What's new and changed in watsonx.data integration
watsonx.data integration updates can include new features and fixes. Releases are listed in reverse chronological order so that the latest release is at the beginning of the topic.
You can see a list of the new features for the platform and all of the services at What's new in IBM Software Hub.
Installing or upgrading watsonx.data integration
Ready to install or upgrade watsonx.data integration?
- To install watsonx.data integration along with the other IBM® Software Hub services, see Installing IBM Software Hub.
- To upgrade watsonx.data integration along with the other IBM Software Hub services, see Upgrading IBM Software Hub.
- To install or upgrade
watsonx.data integration
independently, see
watsonx.data integration.Remember: All of the IBM Software Hub components associated with an instance of IBM Software Hub must be installed at the same version.
IBM Software Hub Version 5.4.0
A new version of watsonx.data integration was released in June 2026 with IBM Software Hub 5.4.0.
Operand version: 2.4.0
This release includes the following changes:
- New features
-
This release of watsonx.data integration includes the following features:
- Connect to AlloyDB for PostgreSQL databases
-
You can now use the AlloyDB for PostgreSQL connector in your DataStage flows to read and write data from AlloyDB for PostgreSQL databases.
- Access data in AWS Databricks
-
You can now use the AWS Databricks connector in your DataStage flows to access and process data in Databricks workspaces.
- Access files in Microsoft SharePoint
-
You can now use the Microsoft SharePoint Files on Canvas connector in your DataStage flows to read and write files stored in SharePoint document libraries.
- Access data in Microsoft Dynamics 365
-
You can now use the Microsoft Dynamics 365 connector in your DataStage flows to read and write business data from Dynamics 365 applications.

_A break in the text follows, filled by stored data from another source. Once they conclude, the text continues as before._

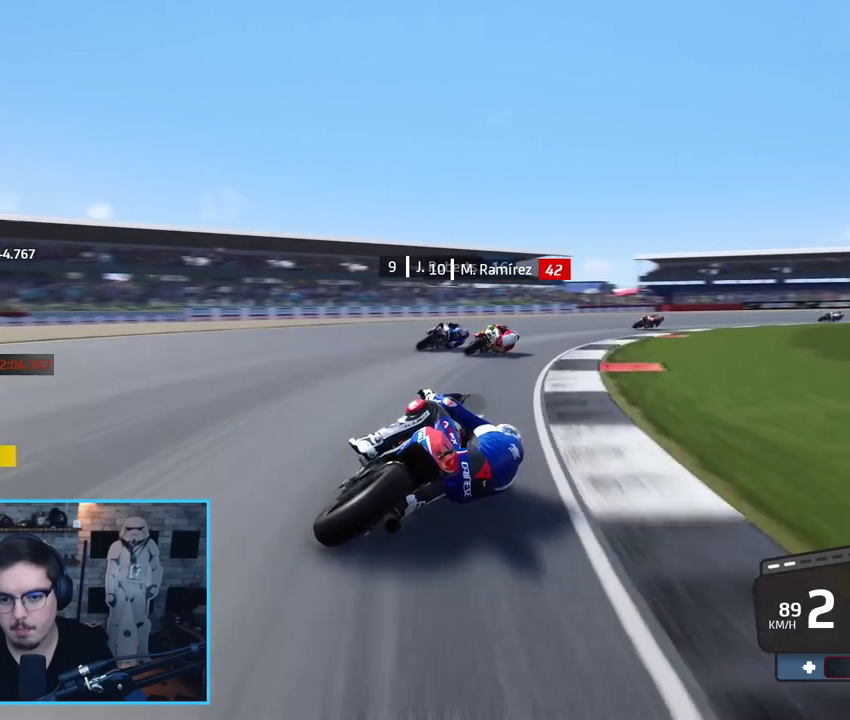
{"buttons": ["R2"], "left_stick": "right", "right_stick": "center", "events": []}
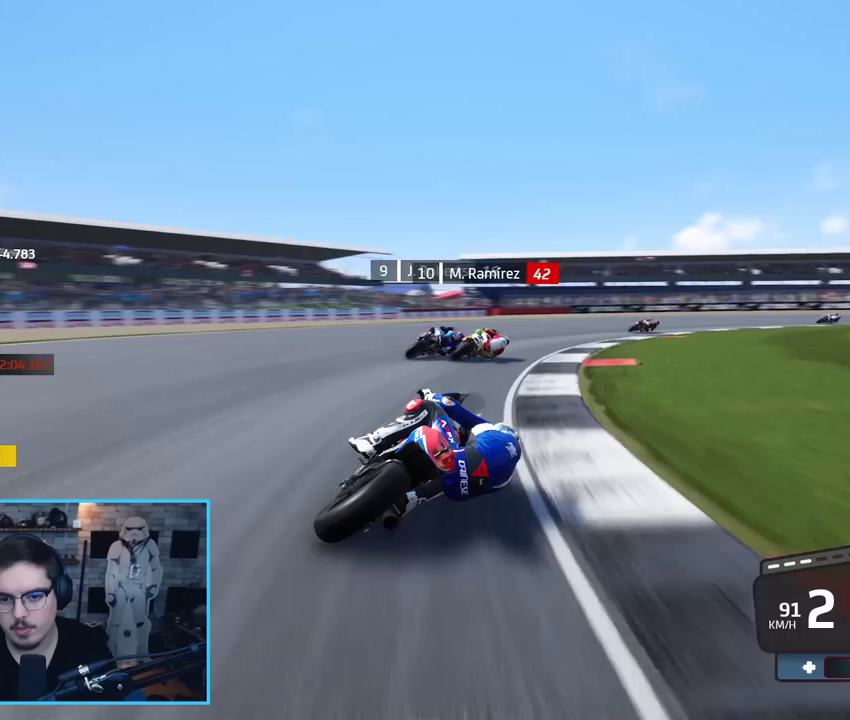
{"buttons": ["R2"], "left_stick": "right", "right_stick": "center", "events": []}
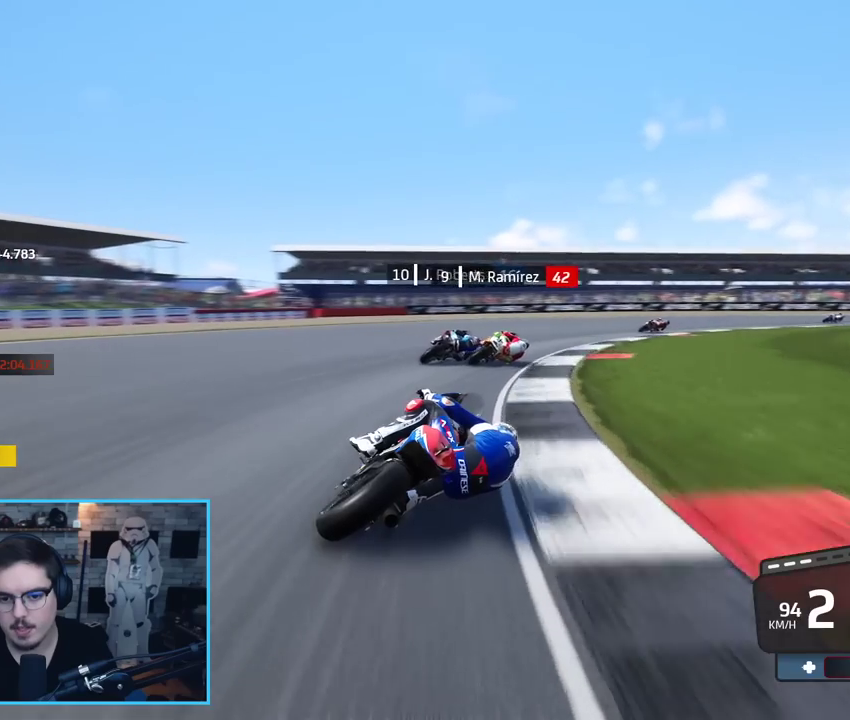
{"buttons": ["R2"], "left_stick": "right", "right_stick": "center", "events": []}
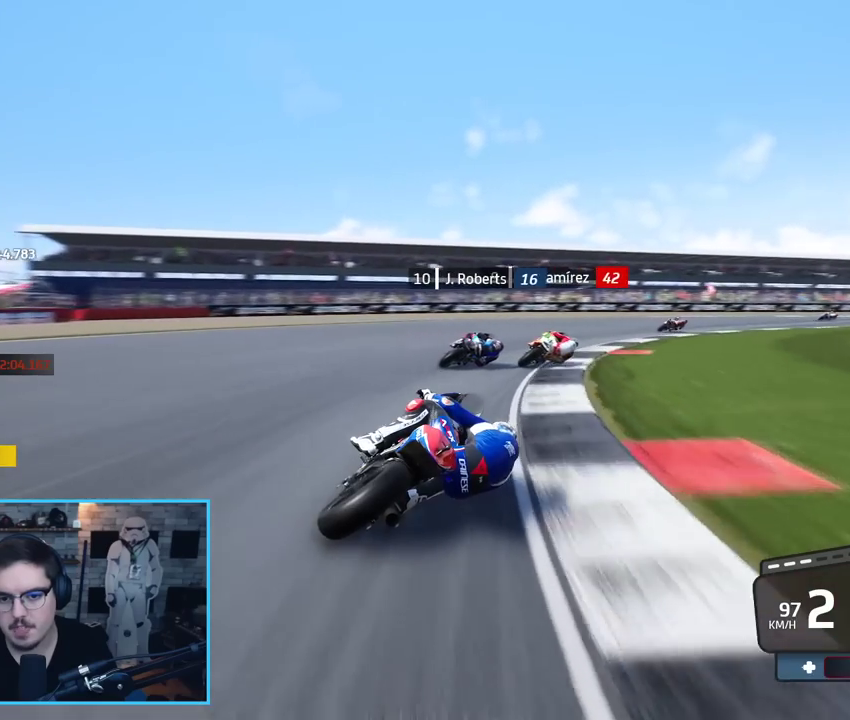
{"buttons": ["R2"], "left_stick": "right", "right_stick": "center", "events": []}
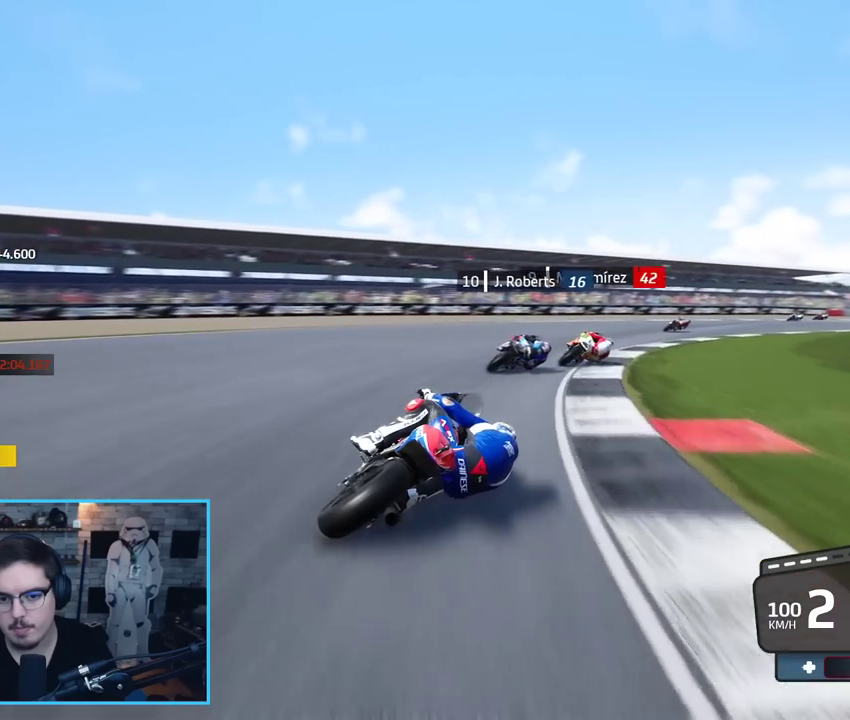
{"buttons": ["R2"], "left_stick": "right", "right_stick": "center", "events": []}
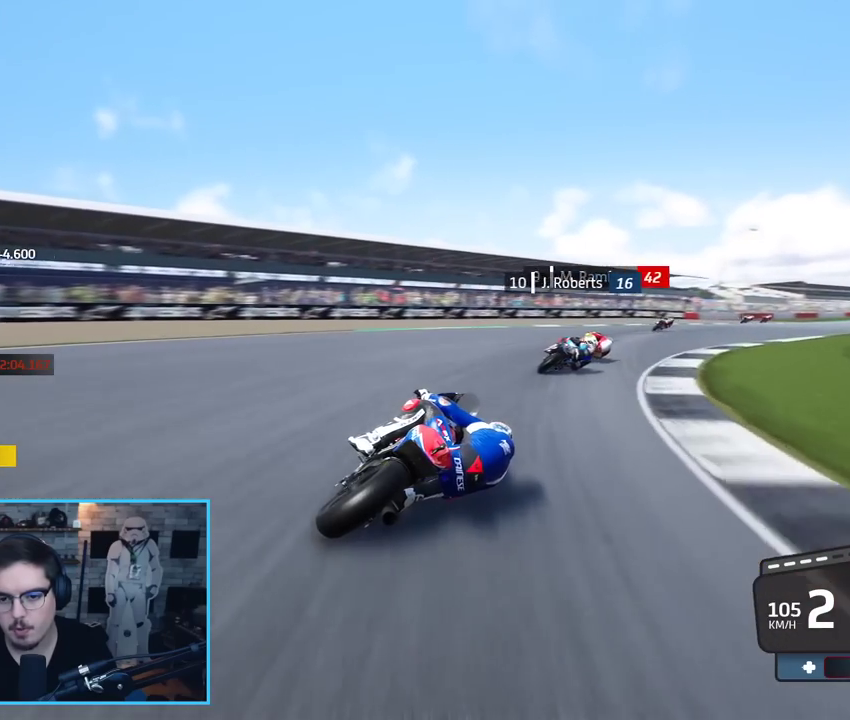
{"buttons": ["R2"], "left_stick": "right", "right_stick": "center", "events": []}
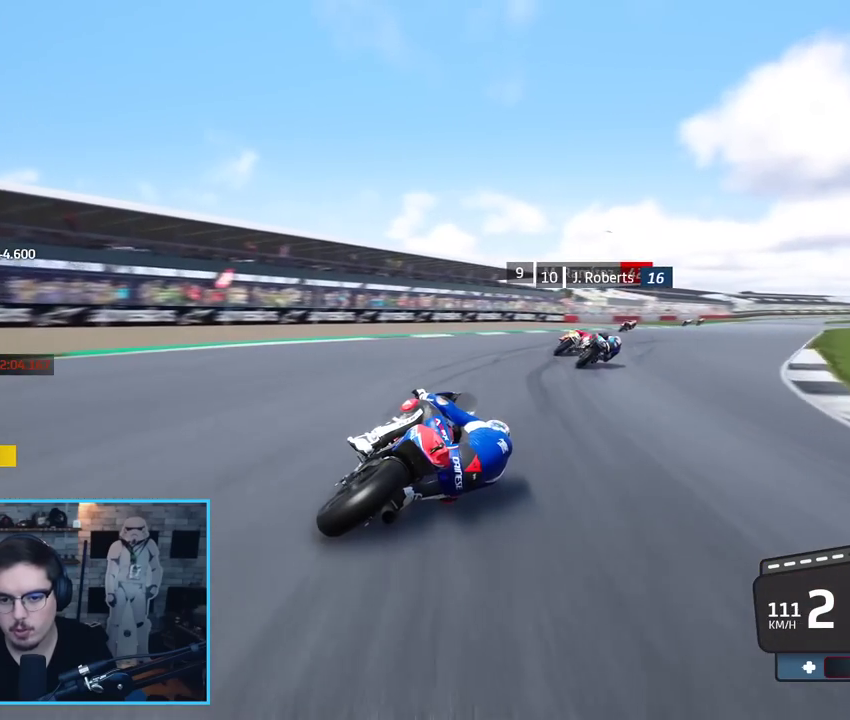
{"buttons": ["R2"], "left_stick": "right", "right_stick": "center", "events": []}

- Export and import compiled pipeline binaries
-
You can now export and import compiled Python binaries with optimized runner pipelines, which means that you can move pipelines together with their compiled assets. You control this behavior by using the
include-python-binariesandinclude-common-binariesoptions incpdctl. - Data encryption for Teradata connections
-
You can now enable full session data encryption for Teradata optimized flows by using the new Data Encryption option. This option uses either TDGSS or TLS/SSL to encrypt network traffic, SQL statements, data requests, and responses for the entire session.
- Create parameter sets from connection properties
-
You can now create parameter sets directly from connection properties for supported connectors. Select one or more connection types and add their properties as parameters so that you can easily reuse and manage configuration values across pipelines.
- Run remote engines on s390x remote engines
-
You can now run remote engines on s390x (IBM Z and LinuxONE) systems, deployed as Docker containers or in Kubernetes clusters. This allows you to submit jobs from x86_64 environments and execute them on s390x hardware. This capability enables workload distribution across heterogeneous architectures.
- Receive alerts in Microsoft Teams or PagerDuty
-
You can now create alert receivers to connect Data Observability to your Microsoft Teams channels or PagerDuty services. When you create a PagerDuty alert receiver, you can track triggered alerts and manage events with your existing PagerDuty services. When you create a Microsoft Teams alert receiver, you can receive detailed notifications about triggered alerts in your Microsoft Teams channels.
- Identify trends in your data by using metric charts
-
You can now add metric charts to your Data Observability dashboard. By adding metric charts, you can easily see how a metric has changed across jobs runs, which can help you identify trends in your data.
- Reuse connection details in StreamSets flow
-
When you deploy a Data Collector engine version 7.4.0, you can include connections in StreamSets flows.
- Easily manage and reuse StreamSets flows by using parameters
-
You can now use parameters in StreamSets flows to set values for stage properties at run time. You can change parameter values for each job run without editing the flow, making your flows easier to manage and reuse.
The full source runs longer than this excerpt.